(Collected data entries)

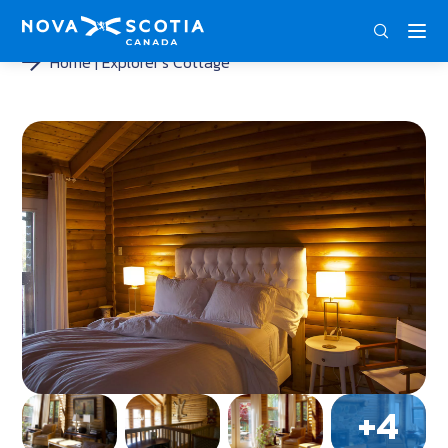
DEU
ENG
FRA
Home
Explorer’s Cottage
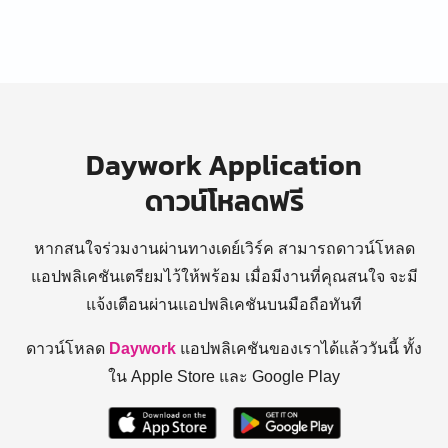
Daywork Application
ดาวน์โหลดฟรี
หากสนใจร่วมงานผ่านทางเดย์เวิร์ค สามารถดาวน์โหลด
แอปพลิเคชันเตรียมไว้ให้พร้อม
เมื่อมีงานที่คุณสนใจ จะมี
แจ้งเตือนผ่านแอปพลิเคชันบนมือถือทันที
ดาวน์โหลด
Daywork
แอปพลิเคชันของเราได้แล้ววันนี้ ทั้ง
ใน Apple Store และ Google Play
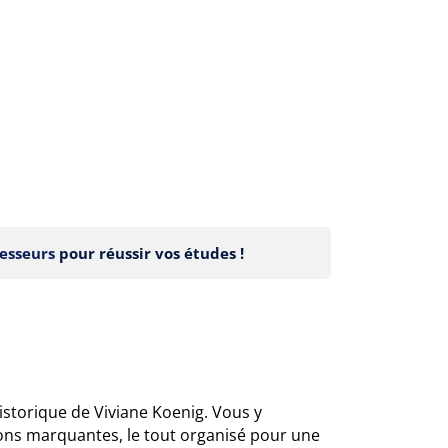
esseurs
pour réussir vos études !
istorique de Viviane Koenig. Vous y
tions marquantes, le tout organisé pour une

-- WORK REQUEST --
Write down every line of the data above that includes the string "pour".

-- SOLUTION --
pour réussir vos études !
tions marquantes, le tout organisé pour une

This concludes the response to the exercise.